Gather all lines in the entries below that include the word "所有手游".

*** Opening of EXTRACTED RECORDS ***

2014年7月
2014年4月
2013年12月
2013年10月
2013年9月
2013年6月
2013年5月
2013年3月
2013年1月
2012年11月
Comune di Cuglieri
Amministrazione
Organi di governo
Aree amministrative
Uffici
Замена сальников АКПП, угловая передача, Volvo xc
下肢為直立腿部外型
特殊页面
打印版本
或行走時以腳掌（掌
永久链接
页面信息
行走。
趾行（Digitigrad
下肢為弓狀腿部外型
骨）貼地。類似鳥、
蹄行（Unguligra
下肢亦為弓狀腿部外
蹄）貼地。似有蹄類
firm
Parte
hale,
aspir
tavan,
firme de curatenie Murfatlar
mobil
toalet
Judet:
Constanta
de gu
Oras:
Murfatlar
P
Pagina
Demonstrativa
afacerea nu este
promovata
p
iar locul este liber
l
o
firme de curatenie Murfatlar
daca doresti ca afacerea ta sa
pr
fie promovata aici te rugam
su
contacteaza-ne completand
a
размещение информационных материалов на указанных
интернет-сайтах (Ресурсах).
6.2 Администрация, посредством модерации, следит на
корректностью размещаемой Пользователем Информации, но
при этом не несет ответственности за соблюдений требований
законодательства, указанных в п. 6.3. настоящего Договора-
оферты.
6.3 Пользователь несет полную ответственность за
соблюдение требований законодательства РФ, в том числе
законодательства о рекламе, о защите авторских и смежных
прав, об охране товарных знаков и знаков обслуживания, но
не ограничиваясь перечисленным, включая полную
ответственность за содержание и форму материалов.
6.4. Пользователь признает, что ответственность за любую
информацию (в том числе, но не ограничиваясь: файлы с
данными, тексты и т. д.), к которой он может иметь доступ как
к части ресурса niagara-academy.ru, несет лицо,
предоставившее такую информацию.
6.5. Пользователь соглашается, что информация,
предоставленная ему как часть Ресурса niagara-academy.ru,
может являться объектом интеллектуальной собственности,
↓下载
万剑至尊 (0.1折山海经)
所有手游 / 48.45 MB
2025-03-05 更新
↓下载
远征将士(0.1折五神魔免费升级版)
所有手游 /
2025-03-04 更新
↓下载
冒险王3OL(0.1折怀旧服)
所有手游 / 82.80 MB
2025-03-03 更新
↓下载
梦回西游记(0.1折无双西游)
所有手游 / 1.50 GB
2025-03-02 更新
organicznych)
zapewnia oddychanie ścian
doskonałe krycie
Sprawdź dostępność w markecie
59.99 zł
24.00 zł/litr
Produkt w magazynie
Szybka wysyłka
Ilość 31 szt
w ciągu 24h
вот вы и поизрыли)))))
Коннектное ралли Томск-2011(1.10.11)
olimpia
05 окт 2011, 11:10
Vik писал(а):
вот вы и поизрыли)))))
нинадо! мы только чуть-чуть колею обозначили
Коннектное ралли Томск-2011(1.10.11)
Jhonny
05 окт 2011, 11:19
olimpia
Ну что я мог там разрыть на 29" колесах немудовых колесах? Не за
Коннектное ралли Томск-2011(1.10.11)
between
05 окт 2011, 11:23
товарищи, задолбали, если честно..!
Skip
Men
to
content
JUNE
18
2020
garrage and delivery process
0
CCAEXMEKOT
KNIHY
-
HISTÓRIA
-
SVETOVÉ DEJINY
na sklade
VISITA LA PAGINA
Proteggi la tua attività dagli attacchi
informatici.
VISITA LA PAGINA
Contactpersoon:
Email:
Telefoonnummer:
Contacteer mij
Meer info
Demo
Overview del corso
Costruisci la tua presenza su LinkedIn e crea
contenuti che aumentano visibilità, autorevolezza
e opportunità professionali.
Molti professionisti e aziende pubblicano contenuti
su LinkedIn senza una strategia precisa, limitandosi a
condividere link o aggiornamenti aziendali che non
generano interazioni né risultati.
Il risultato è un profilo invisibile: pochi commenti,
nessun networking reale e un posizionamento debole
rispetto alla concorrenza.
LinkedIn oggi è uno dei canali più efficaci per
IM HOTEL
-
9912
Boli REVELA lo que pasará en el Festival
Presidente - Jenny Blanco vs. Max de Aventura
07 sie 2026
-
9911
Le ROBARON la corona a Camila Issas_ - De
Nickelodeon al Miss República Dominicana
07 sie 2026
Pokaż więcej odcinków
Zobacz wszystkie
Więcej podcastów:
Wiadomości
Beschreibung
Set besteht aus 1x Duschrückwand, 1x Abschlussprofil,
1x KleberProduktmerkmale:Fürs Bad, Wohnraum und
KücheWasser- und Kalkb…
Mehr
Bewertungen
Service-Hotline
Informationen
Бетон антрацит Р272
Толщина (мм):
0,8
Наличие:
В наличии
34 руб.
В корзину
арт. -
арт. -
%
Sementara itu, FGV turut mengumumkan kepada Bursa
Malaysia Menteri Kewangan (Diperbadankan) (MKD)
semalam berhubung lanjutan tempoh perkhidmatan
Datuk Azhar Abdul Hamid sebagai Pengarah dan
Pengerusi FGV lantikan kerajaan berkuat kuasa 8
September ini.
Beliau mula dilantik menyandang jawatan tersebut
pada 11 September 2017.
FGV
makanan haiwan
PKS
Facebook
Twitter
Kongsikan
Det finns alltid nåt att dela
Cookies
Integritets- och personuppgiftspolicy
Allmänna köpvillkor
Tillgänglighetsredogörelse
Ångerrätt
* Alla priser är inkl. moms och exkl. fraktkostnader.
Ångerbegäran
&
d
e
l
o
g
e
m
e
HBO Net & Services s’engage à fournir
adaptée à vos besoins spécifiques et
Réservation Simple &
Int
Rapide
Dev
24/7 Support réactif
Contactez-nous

*** Close of EXTRACTED RECORDS ***

__EXERCISE SOLUTION__:
所有手游 / 48.45 MB
所有手游 /
所有手游 / 82.80 MB
所有手游 / 1.50 GB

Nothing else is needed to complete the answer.